**Task goal:**
An exact repetition of the data below, without images, is the expected answer.

[Collected data]
* * *
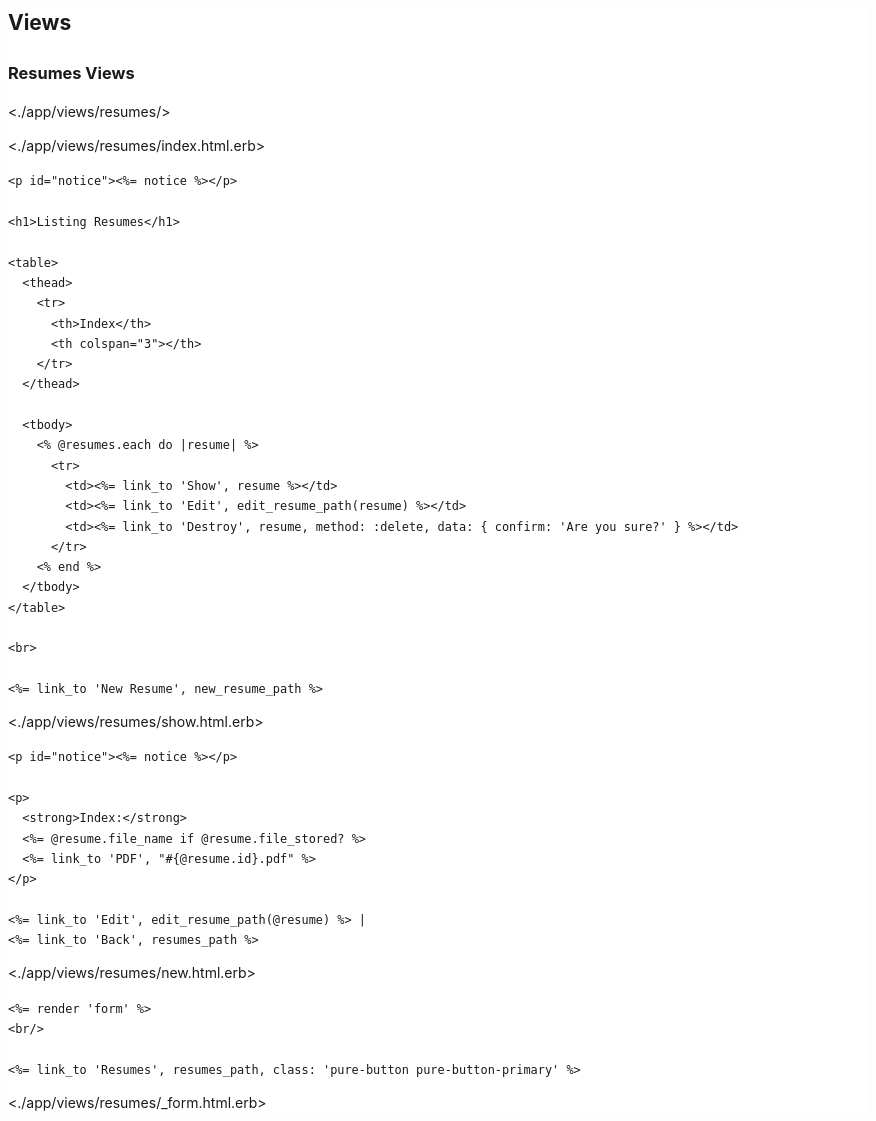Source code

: ## Views<a id="sec-4-2" name="sec-4-2"></a>

### Resumes Views<a id="sec-4-2-1" name="sec-4-2-1"></a>

<./app/views/resumes/>

<./app/views/resumes/index.html.erb>

    <p id="notice"><%= notice %></p>
    
    <h1>Listing Resumes</h1>
    
    <table>
      <thead>
        <tr>
          <th>Index</th>
          <th colspan="3"></th>
        </tr>
      </thead>
    
      <tbody>
        <% @resumes.each do |resume| %>
          <tr>
            <td><%= link_to 'Show', resume %></td>
            <td><%= link_to 'Edit', edit_resume_path(resume) %></td>
            <td><%= link_to 'Destroy', resume, method: :delete, data: { confirm: 'Are you sure?' } %></td>
          </tr>
        <% end %>
      </tbody>
    </table>
    
    <br>
    
    <%= link_to 'New Resume', new_resume_path %>

<./app/views/resumes/show.html.erb>

    <p id="notice"><%= notice %></p>
    
    <p>
      <strong>Index:</strong>
      <%= @resume.file_name if @resume.file_stored? %>
      <%= link_to 'PDF', "#{@resume.id}.pdf" %>
    </p>
    
    <%= link_to 'Edit', edit_resume_path(@resume) %> |
    <%= link_to 'Back', resumes_path %>

<./app/views/resumes/new.html.erb>

    <%= render 'form' %>
    <br/>
    
    <%= link_to 'Resumes', resumes_path, class: 'pure-button pure-button-primary' %>

<./app/views/resumes/_form.html.erb>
* * *
**Your solution:**
Source code

: ## Views<a id="sec-4-2" name="sec-4-2"></a>

### Resumes Views<a id="sec-4-2-1" name="sec-4-2-1"></a>

<./app/views/resumes/>

<./app/views/resumes/index.html.erb>

    <p id="notice"><%= notice %></p>
    
    <h1>Listing Resumes</h1>
    
    <table>
      <thead>
        <tr>
          <th>Index</th>
          <th colspan="3"></th>
        </tr>
      </thead>
    
      <tbody>
        <% @resumes.each do |resume| %>
          <tr>
            <td><%= link_to 'Show', resume %></td>
            <td><%= link_to 'Edit', edit_resume_path(resume) %></td>
            <td><%= link_to 'Destroy', resume, method: :delete, data: { confirm: 'Are you sure?' } %></td>
          </tr>
        <% end %>
      </tbody>
    </table>
    
    <br>
    
    <%= link_to 'New Resume', new_resume_path %>

<./app/views/resumes/show.html.erb>

    <p id="notice"><%= notice %></p>
    
    <p>
      <strong>Index:</strong>
      <%= @resume.file_name if @resume.file_stored? %>
      <%= link_to 'PDF', "#{@resume.id}.pdf" %>
    </p>
    
    <%= link_to 'Edit', edit_resume_path(@resume) %> |
    <%= link_to 'Back', resumes_path %>

<./app/views/resumes/new.html.erb>

    <%= render 'form' %>
    <br/>
    
    <%= link_to 'Resumes', resumes_path, class: 'pure-button pure-button-primary' %>

<./app/views/resumes/_form.html.erb>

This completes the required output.